Source extract -
* Begin *
Phyllis Marie Gregory Ross,  (1903–April 18, 1988) was a Canadian economist, and civil servant who was the first female chancellor of the University of British Columbia and in the Commonwealth of Nations. She was also the mother of the 17th Prime Minister of Canada, John Turner.

Parentage
Though elsewhere listed as Phyllis Gregory, born in Rossland, British Columbia, in 1903, the 1911 census of the Dominion of Canada, shows her as Phillis [sic] Marie Gregory born in British Columbia in June 1894 [sic] aged 6 (meaning that 1894 is probably a census-taker's error for 1904). Her parents were mining company hoist operator, James William 'Jimmy' Gregory (February 22, 1867 – August 15, 1949, Vancouver), of Stellarton, Pictou County, Nova Scotia, of Irish extraction, and his wife Mary Margaret Macdonald (December 18, 1872 – May 10, 1958, Vancouver), of Mulgrave, Guysborough County, Nova Scotia, daughter of a wealthy shipowning sea captain, of Scottish Catholic origins. They arrived in British Columbia in 1896 from their native Nova Scotia, with their elder children, Marcella and Gladys (later Mrs Michael Gillespie). Phyllis's brother, Howard James Gregory's birth is recorded at Rossland in 1898, though her own does not appear in British Columbia's on-line birth indexes for the period.

Education, family, and career
She received a Bachelor's degree in economics and political science with first class honours from the University of British Columbia in 1925. During that year she won the Susan B. Anthony Fellowship and attended Bryn Mawr College, where she received her M.A. in 1927. She also studied at the London School of Economics and the University of Marburg. She married journalist Leonard Hugh Turner in London, England, in 1928. They had three children, one of whom, Michael, died in infancy. Her husband died of malaria complicated by goitre when she was 29.
* End *
Task list -
• 1. Decide whether each statement agrees with the Phyllis Ross biography, answering yes or no and quoting the deciding words of the text exactly: (a) She received her M.A. from Bryn Mawr College in 1927. (b) She married Leonard Hugh Turner in Vancouver. (c) The birth of her brother Howard James Gregory is recorded at Rossland in 1898.
• 2. Reproduce word for word the part of the Phyllis Ross biography that opens with the words containing "Education, family, and" and closes with "she was 29.".
• 3. Carry on the Phyllis Ross biography from the point where it stops.

Entries provided -
* Begin *
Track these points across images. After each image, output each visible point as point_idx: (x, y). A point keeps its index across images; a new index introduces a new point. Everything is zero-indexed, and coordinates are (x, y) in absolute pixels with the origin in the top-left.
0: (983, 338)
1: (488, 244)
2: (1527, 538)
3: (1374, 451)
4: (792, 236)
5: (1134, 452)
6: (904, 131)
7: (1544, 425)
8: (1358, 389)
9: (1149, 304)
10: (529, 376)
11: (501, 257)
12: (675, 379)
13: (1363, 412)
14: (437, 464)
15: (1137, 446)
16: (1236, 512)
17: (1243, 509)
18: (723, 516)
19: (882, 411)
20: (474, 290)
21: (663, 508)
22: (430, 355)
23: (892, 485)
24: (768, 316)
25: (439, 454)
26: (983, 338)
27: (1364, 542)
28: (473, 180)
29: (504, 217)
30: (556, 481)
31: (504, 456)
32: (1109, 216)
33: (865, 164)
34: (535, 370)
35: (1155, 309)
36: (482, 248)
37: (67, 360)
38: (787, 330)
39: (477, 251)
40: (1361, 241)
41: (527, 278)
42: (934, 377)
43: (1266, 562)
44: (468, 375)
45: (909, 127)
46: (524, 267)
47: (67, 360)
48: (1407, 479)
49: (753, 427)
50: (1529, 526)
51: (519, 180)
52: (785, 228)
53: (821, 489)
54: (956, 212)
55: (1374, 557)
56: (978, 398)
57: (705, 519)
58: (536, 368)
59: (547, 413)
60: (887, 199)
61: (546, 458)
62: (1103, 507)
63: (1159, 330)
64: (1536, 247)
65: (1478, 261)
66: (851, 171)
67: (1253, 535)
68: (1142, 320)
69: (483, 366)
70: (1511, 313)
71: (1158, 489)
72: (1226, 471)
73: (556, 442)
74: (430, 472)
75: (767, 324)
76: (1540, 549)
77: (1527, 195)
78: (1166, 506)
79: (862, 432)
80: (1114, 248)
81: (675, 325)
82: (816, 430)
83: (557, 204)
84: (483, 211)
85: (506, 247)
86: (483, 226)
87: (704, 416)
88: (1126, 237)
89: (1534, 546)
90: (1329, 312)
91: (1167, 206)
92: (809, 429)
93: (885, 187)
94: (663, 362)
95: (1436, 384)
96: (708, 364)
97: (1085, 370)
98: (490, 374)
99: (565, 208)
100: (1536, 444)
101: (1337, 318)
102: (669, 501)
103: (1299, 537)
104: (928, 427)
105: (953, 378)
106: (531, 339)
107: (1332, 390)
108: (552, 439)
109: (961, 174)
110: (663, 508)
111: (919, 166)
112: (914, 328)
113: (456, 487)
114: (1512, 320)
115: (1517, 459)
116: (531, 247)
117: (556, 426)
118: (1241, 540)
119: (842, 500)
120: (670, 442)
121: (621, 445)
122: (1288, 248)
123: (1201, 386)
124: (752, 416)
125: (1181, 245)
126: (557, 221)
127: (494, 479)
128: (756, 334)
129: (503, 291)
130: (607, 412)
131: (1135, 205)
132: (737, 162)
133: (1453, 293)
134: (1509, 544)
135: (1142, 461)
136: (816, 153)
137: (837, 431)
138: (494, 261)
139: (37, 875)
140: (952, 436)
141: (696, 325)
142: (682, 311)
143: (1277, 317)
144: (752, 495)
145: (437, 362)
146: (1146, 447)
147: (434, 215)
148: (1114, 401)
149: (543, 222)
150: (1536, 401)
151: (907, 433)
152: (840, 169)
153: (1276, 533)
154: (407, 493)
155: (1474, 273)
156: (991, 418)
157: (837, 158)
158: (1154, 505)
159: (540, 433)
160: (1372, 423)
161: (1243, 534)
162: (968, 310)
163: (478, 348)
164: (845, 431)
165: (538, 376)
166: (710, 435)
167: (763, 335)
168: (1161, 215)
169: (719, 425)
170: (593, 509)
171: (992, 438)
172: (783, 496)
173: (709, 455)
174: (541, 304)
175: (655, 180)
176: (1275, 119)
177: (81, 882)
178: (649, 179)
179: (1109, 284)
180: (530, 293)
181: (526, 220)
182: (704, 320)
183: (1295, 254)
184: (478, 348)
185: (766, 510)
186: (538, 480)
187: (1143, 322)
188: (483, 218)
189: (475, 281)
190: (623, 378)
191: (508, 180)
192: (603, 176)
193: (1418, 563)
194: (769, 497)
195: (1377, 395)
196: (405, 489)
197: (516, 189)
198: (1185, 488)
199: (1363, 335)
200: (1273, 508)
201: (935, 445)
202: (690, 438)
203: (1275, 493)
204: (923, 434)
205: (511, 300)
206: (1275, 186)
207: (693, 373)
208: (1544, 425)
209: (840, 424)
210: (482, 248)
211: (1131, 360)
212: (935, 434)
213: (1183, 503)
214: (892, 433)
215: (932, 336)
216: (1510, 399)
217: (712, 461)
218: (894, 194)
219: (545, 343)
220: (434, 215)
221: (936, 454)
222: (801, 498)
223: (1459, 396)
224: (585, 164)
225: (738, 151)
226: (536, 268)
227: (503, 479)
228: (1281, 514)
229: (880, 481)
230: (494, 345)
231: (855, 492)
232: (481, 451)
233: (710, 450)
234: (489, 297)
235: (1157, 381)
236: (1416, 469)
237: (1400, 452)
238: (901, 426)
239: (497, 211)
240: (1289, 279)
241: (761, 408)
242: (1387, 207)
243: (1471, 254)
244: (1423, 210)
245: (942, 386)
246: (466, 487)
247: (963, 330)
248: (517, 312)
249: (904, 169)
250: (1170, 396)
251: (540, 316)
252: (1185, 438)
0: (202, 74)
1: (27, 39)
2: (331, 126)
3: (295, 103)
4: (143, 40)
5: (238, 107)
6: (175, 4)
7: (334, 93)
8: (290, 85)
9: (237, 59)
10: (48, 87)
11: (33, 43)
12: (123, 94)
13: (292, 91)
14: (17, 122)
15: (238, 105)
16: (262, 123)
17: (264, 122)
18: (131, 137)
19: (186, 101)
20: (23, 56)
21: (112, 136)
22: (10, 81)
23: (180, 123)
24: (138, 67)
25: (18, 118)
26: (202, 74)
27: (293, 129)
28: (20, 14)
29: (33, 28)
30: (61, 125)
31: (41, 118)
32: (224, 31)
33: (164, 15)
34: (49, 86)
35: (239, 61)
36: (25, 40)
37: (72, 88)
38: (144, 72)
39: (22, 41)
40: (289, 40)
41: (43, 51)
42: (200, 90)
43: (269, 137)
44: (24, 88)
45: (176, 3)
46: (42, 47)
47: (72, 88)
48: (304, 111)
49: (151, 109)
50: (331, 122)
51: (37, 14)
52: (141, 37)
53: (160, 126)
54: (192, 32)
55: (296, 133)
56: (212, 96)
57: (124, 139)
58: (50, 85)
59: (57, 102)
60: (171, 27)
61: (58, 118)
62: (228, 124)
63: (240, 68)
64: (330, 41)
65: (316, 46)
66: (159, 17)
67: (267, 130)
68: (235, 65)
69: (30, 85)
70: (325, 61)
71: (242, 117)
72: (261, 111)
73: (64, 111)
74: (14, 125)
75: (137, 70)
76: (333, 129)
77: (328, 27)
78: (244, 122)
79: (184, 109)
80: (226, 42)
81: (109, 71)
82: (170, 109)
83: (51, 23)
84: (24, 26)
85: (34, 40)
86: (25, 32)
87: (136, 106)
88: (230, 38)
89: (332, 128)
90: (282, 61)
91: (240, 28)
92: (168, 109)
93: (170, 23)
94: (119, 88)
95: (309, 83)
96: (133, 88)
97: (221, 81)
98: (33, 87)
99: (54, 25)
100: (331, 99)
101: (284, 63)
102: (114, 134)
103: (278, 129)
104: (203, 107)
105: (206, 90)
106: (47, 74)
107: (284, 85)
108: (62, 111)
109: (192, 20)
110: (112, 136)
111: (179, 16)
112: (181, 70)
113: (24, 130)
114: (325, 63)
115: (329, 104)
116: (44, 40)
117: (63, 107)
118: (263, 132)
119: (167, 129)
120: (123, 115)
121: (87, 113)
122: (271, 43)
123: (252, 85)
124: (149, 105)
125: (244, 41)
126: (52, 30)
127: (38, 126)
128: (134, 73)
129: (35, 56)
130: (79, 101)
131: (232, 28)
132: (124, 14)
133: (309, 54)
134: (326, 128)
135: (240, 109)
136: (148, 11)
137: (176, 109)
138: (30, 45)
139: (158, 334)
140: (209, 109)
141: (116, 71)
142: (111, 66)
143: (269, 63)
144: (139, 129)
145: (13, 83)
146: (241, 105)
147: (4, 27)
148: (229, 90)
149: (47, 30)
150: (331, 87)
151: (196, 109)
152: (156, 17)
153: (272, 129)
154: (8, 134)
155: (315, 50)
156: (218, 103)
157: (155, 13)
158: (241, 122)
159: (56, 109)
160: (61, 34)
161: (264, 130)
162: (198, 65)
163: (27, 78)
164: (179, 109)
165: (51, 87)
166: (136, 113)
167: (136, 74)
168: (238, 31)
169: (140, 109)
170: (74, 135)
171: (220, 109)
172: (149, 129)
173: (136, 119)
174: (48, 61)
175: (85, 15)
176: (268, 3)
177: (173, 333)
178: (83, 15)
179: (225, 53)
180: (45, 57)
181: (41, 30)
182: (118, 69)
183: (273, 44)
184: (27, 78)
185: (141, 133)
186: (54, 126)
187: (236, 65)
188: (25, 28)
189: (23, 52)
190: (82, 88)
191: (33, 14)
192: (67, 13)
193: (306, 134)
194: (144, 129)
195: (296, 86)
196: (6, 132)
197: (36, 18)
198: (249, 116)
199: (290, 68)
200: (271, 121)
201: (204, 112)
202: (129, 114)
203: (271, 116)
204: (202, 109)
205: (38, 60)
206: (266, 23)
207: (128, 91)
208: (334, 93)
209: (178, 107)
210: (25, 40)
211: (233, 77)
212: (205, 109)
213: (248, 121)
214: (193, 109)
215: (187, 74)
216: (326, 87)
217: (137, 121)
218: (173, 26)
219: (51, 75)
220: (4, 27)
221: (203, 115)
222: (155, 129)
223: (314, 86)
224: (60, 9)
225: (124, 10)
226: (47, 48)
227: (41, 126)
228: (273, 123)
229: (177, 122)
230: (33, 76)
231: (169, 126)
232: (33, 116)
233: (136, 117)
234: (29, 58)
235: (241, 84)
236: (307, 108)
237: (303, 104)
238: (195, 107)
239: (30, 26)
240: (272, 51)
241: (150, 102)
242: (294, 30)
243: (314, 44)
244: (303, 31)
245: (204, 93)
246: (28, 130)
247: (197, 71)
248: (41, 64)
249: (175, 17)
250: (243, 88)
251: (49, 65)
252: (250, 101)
* End *
Task-by-task answers -
• 1.
(a) Yes: "attended Bryn Mawr College, where she received her M.A. in 1927"
(b) No: "She married journalist Leonard Hugh Turner in London, England, in 1928."
(c) Yes: "Phyllis's brother, Howard James Gregory's birth is recorded at Rossland in 1898"

• 2.
Education, family, and career
She received a Bachelor's degree in economics and political science with first class honours from the University of British Columbia in 1925. During that year she won the Susan B. Anthony Fellowship and attended Bryn Mawr College, where she received her M.A. in 1927. She also studied at the London School of Economics and the University of Marburg. She married journalist Leonard Hugh Turner in London, England, in 1928. They had three children, one of whom, Michael, died in infancy. Her husband died of malaria complicated by goitre when she was 29.

• 3.
Shortly after becoming a widow in Great Depression-era London, England in 1932, impoverished circumstances necessitated her return to Canada. She settled first with her parents in Rossland, and eventually she managed to obtain a position in Ottawa as an economist in the Public Service of Canada. Her education, gifts, and application caused her to rise to hitherto unreached heights for a woman of her generation among the overwhelmingly male mandarin establishment of Ottawa. Her rarely encountered combination of brains and elegance turned the head of bachelor Canadian prime minister, R.B. Bennett, later to become Viscount Bennett, who courted her during her widowhood. But she stayed single.

In Ottawa, she served at the Canadian Tariff Board, the Dominion Trade and Industry Commission, and the Wartime Prices and Trade Board. While still bringing up her two surviving children, John Turner and Brenda Turner (later Mrs Brenda  Norris, of Montreal), she eventually attained the most senior position a woman could hold at the time in the Canadian civil service. Even so, because of sexism, she still only received two-thirds of the salary a man in the same post would have received.

In 1945, she married Frank Mackenzie Ross, the Lieutenant-Governor of British Columbia from 1955 to 1960.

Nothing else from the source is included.